→ Task goal: Transcribe the listing below in full, exactly, with no images.

→ Information provided:
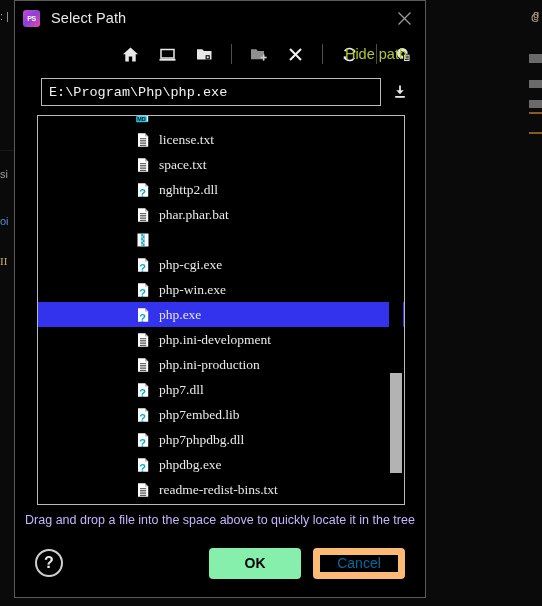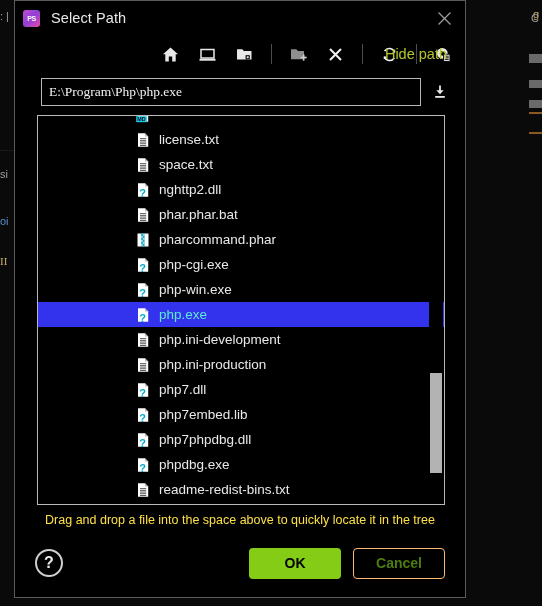--- a/index.html
+++ b/index.html
@@ -25,21 +25,21 @@
     font-size: 11px;
     color: #9aa0a6;
     white-space: nowrap;
     overflow: hidden;
   }
 
   
   #dialog {
     position: absolute;
     left: 14px; top: 0px;
-    width: 452px; height: 598px;
+    width: 412px; height: 598px;
     background: #000000;
     border: 1px solid #5a5a5a;
     display: flex;
     flex-direction: column;
   }
 
   
   #titlebar {
     height: 34px;
     flex: 0 0 34px;
@@ -116,21 +116,21 @@
     align-items: center;
     padding: 0 10px 0 26px;
   }
   #path-input {
     flex: 1 1 auto;
     height: 28px;
     background: #000000;
     border: 1px solid #b9b9b9;
     color: #f2f2f2;
     font-size: 13.5px;
-    font-family: Liberation Serif, serif;
+    font-family: Liberation Mono, monospace;
     padding: 0 7px;
     outline: none;
   }
   #insert-path-btn {
     flex: 0 0 30px;
     width: 30px; height: 28px;
     display: flex; align-items: center; justify-content: center;
     margin-left: 4px;
     cursor: default;
   }
@@ -155,22 +155,23 @@
     align-items: center;
     padding-left: 97px;
     cursor: default;
   }
   .row.selected { background: #3333ee; }
   .row .fname {
     color: #e9e9e9;
     font-size: 13.5px;
     margin-left: 8px;
     white-space: nowrap;
-  }
-  .row.selected .fname { color: #5eead4; }
+    font-family: Liberation Serif, serif;
+  }
+  .row.selected .fname { color: #e5e5e5; }
   .ficon { width: 16px; height: 16px; flex: 0 0 16px; position: relative; }
   .ficon svg { display: block; }
 
   
   #scroll-track {
     position: absolute;
     right: 1px; top: 1px; bottom: 1px;
     width: 14px;
     background: #000000;
   }
@@ -180,21 +181,21 @@
     width: 12px;
     top: 256px;
     height: 100px;
     background: #b3b3b3;
   }
 
   
   #hint {
     flex: 0 0 30px;
     display: flex; align-items: center; justify-content: center;
-    color: #fde047;
+    color: #c4b5fd;
     font-size: 12.5px;
   }
 
   
   #footer {
     flex: 0 0 62px;
     display: flex;
     align-items: center;
     padding: 0 20px 6px 20px;
     position: relative;
@@ -213,32 +214,31 @@
   .dlg-btn {
     height: 31px;
     min-width: 92px;
     border-radius: 4px;
     font-size: 14px;
     display: flex; align-items: center; justify-content: center;
     cursor: default;
     font-family: "Liberation Sans", sans-serif;
   }
   #ok-btn {
-    background: #84cc16;
+    background: #86efac;
     color: #000000;
     font-weight: bold;
     border: none;
     margin-right: 12px;
     text-align: center;
   }
   #cancel-btn {
     background: #000000;
-    color: #4d7c0f;
-    border: 1px solid #fdba74;
-    font-weight: bold;
+    color: #0369a1;
+    border: 7px solid #fdba74;
   }
 </style>
 </head>
 <body>
 
 <div id="backdrop">
   <div class="bg-strip" style="left:0;top:150px;width:14px;height:1px;"></div>
   <div class="bg-text" style="left:0px;top:10px;">:&nbsp;|</div>
   <div class="bg-text" style="left:0px;top:168px;text-align:right;">si</div>
   <div class="bg-text" style="left:0px;top:215px;color:#5b8ccc;">oi</div>
@@ -412,21 +412,20 @@
               <rect x="2.5" y="1.5" width="11" height="13" fill="#ffffff"></rect>
               <rect x="6.2" y="1.5" width="3.4" height="13" fill="#1aa8c4"></rect>
               <rect x="7.9" y="2.4" width="1.7" height="1.1" fill="#ffffff"></rect>
               <rect x="6.2" y="4.4" width="1.7" height="1.1" fill="#ffffff"></rect>
               <rect x="7.9" y="6.4" width="1.7" height="1.1" fill="#ffffff"></rect>
               <rect x="6.2" y="8.4" width="1.7" height="1.1" fill="#ffffff"></rect>
               <rect x="7.9" y="10.4" width="1.7" height="1.1" fill="#ffffff"></rect>
               <rect x="6.2" y="12.4" width="1.7" height="1.1" fill="#ffffff"></rect>
             </svg>
           </span>
-          <span class="fname">pharcommand.phar</span>
         </div>
         <div class="row">
           <span class="ficon">
             <svg width="16" height="16" viewBox="0 0 16 16">
               <path d="M3 1.3 L10 1.3 L13.2 4.5 L13.2 14.7 L3 14.7 Z" fill="#ffffff"></path>
               <path d="M10 1.3 L10 4.5 L13.2 4.5 Z" fill="#b9b9b9"></path>
               <text x="7.6" y="15.2" font-size="11" font-weight="bold" font-family="&quot;Liberation Sans&quot;, sans-serif" fill="#00aacc" text-anchor="middle">?</text>
             </svg>
           </span>
           <span class="fname">php-cgi.exe</span>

→ Your solution:
--- a/index.html
+++ b/index.html
@@ -25,21 +25,21 @@
     font-size: 11px;
     color: #9aa0a6;
     white-space: nowrap;
     overflow: hidden;
   }
 
   
   #dialog {
     position: absolute;
     left: 14px; top: 0px;
-    width: 452px; height: 598px;
+    width: 412px; height: 598px;
     background: #000000;
     border: 1px solid #5a5a5a;
     display: flex;
     flex-direction: column;
   }
 
   
   #titlebar {
     height: 34px;
     flex: 0 0 34px;
@@ -116,21 +116,21 @@
     align-items: center;
     padding: 0 10px 0 26px;
   }
   #path-input {
     flex: 1 1 auto;
     height: 28px;
     background: #000000;
     border: 1px solid #b9b9b9;
     color: #f2f2f2;
     font-size: 13.5px;
-    font-family: Liberation Serif, serif;
+    font-family: Liberation Mono, monospace;
     padding: 0 7px;
     outline: none;
   }
   #insert-path-btn {
     flex: 0 0 30px;
     width: 30px; height: 28px;
     display: flex; align-items: center; justify-content: center;
     margin-left: 4px;
     cursor: default;
   }
@@ -155,22 +155,23 @@
     align-items: center;
     padding-left: 97px;
     cursor: default;
   }
   .row.selected { background: #3333ee; }
   .row .fname {
     color: #e9e9e9;
     font-size: 13.5px;
     margin-left: 8px;
     white-space: nowrap;
-  }
-  .row.selected .fname { color: #5eead4; }
+    font-family: Liberation Serif, serif;
+  }
+  .row.selected .fname { color: #e5e5e5; }
   .ficon { width: 16px; height: 16px; flex: 0 0 16px; position: relative; }
   .ficon svg { display: block; }
 
   
   #scroll-track {
     position: absolute;
     right: 1px; top: 1px; bottom: 1px;
     width: 14px;
     background: #000000;
   }
@@ -180,21 +181,21 @@
     width: 12px;
     top: 256px;
     height: 100px;
     background: #b3b3b3;
   }
 
   
   #hint {
     flex: 0 0 30px;
     display: flex; align-items: center; justify-content: center;
-    color: #fde047;
+    color: #c4b5fd;
     font-size: 12.5px;
   }
 
   
   #footer {
     flex: 0 0 62px;
     display: flex;
     align-items: center;
     padding: 0 20px 6px 20px;
     position: relative;
@@ -213,32 +214,31 @@
   .dlg-btn {
     height: 31px;
     min-width: 92px;
     border-radius: 4px;
     font-size: 14px;
     display: flex; align-items: center; justify-content: center;
     cursor: default;
     font-family: "Liberation Sans", sans-serif;
   }
   #ok-btn {
-    background: #84cc16;
+    background: #86efac;
     color: #000000;
     font-weight: bold;
     border: none;
     margin-right: 12px;
     text-align: center;
   }
   #cancel-btn {
     background: #000000;
-    color: #4d7c0f;
-    border: 1px solid #fdba74;
-    font-weight: bold;
+    color: #0369a1;
+    border: 7px solid #fdba74;
   }
 </style>
 </head>
 <body>
 
 <div id="backdrop">
   <div class="bg-strip" style="left:0;top:150px;width:14px;height:1px;"></div>
   <div class="bg-text" style="left:0px;top:10px;">:&nbsp;|</div>
   <div class="bg-text" style="left:0px;top:168px;text-align:right;">si</div>
   <div class="bg-text" style="left:0px;top:215px;color:#5b8ccc;">oi</div>
@@ -412,21 +412,20 @@
               <rect x="2.5" y="1.5" width="11" height="13" fill="#ffffff"></rect>
               <rect x="6.2" y="1.5" width="3.4" height="13" fill="#1aa8c4"></rect>
               <rect x="7.9" y="2.4" width="1.7" height="1.1" fill="#ffffff"></rect>
               <rect x="6.2" y="4.4" width="1.7" height="1.1" fill="#ffffff"></rect>
               <rect x="7.9" y="6.4" width="1.7" height="1.1" fill="#ffffff"></rect>
               <rect x="6.2" y="8.4" width="1.7" height="1.1" fill="#ffffff"></rect>
               <rect x="7.9" y="10.4" width="1.7" height="1.1" fill="#ffffff"></rect>
               <rect x="6.2" y="12.4" width="1.7" height="1.1" fill="#ffffff"></rect>
             </svg>
           </span>
-          <span class="fname">pharcommand.phar</span>
         </div>
         <div class="row">
           <span class="ficon">
             <svg width="16" height="16" viewBox="0 0 16 16">
               <path d="M3 1.3 L10 1.3 L13.2 4.5 L13.2 14.7 L3 14.7 Z" fill="#ffffff"></path>
               <path d="M10 1.3 L10 4.5 L13.2 4.5 Z" fill="#b9b9b9"></path>
               <text x="7.6" y="15.2" font-size="11" font-weight="bold" font-family="&quot;Liberation Sans&quot;, sans-serif" fill="#00aacc" text-anchor="middle">?</text>
             </svg>
           </span>
           <span class="fname">php-cgi.exe</span>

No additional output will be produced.